We live in our very complex mind. Our brain works by modeling the external world in order to be able to organize and predict behavior. This is how we survive. Our brain is designed as a virtual reality box—VRbox—where we can test it by interacting with reality. Our VRbox is a powerful tool that allows us to behave within an external environment that is otherwise utterly incomprehensibly in its complexity. And we interact by taking shortcuts based on this simplified model of reality.

Even though our brain is a most complex structure, reality is infinitely more complex. Each one of us having a slightly different model to play with and with over 7,251,078,000 such unique VRboxes there are bound to be some that have an aberrant representation of the world.

Our model of reality is necessarily distorted—since it is a representation, a model. We have common shared moral principals. But in some people their VRbox allows them to rationalize heinous crimes. This is the case of Jimmy Saville and his predatory sexual crimes against over 450 mainly children victims. What he was doing was right by himself. We all do the right thing, we just need to understand what “right” means in our VRbox.

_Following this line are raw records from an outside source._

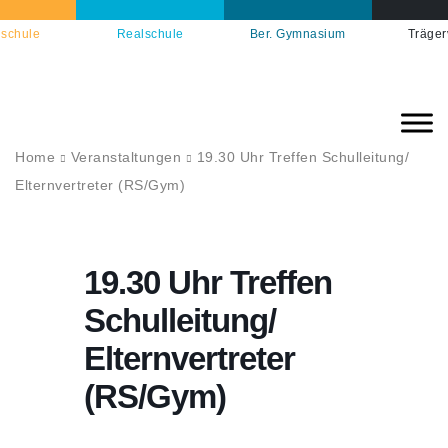
schule
Realschule
Ber. Gymnasium
Träger
Home
Veranstaltungen
19.30 Uhr Treffen Schulleitung/
Elternvertreter (RS/Gym)
19.30 Uhr Treffen
Schulleitung/
Elternvertreter
(RS/Gym)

In one interview in The Guardian, Wednesday 9 July 2014,  David Hare characterized Saville as “in a lurid and sweaty argument with his maker, trying to pile up credit points to balance the final ledger against what he knows full well to be his sins.” Saville’s VRbox allowed him to rationalize his behavior on a simple scale balancing his impressive philanthropic work with his heinous crimes.

There is not one representation, one individual VRbox that represent reality. Similar to language, although we might speak with different accents and have a different vocabulary, we all hold certain common rules. Our VRbox loves rules which is why we are so good at developing rules in science, philosophy and behavior—this is known as nomothetic. But we are also aware that we need to test our VRbox against reality to identify our uniqueness—this is known as idiographic. Our VRbox performs both these activities at the same time and there is no distinction. The dichotomy is false.

We start developing these rules very early on in life at the same time that we start defining our uniqueness. Piaget and Kohlberg showed how the brain needs to develop before we can form moral principles. In older age our cognitive capacity s fully formed and our testing of reality is at an apex. Hume’s “is” vs. “ought” dichotomy are tools we use to gauge how accurate our representation is.  By adulthood the rules inside our VRBox become stronger then reality. We become more reliant on our VRBox “ought” rather than the “is”. This is our model of the world and our sense of self. We get so good at this that we do this automatically all the time. The brain models, thinking is a process of getting there.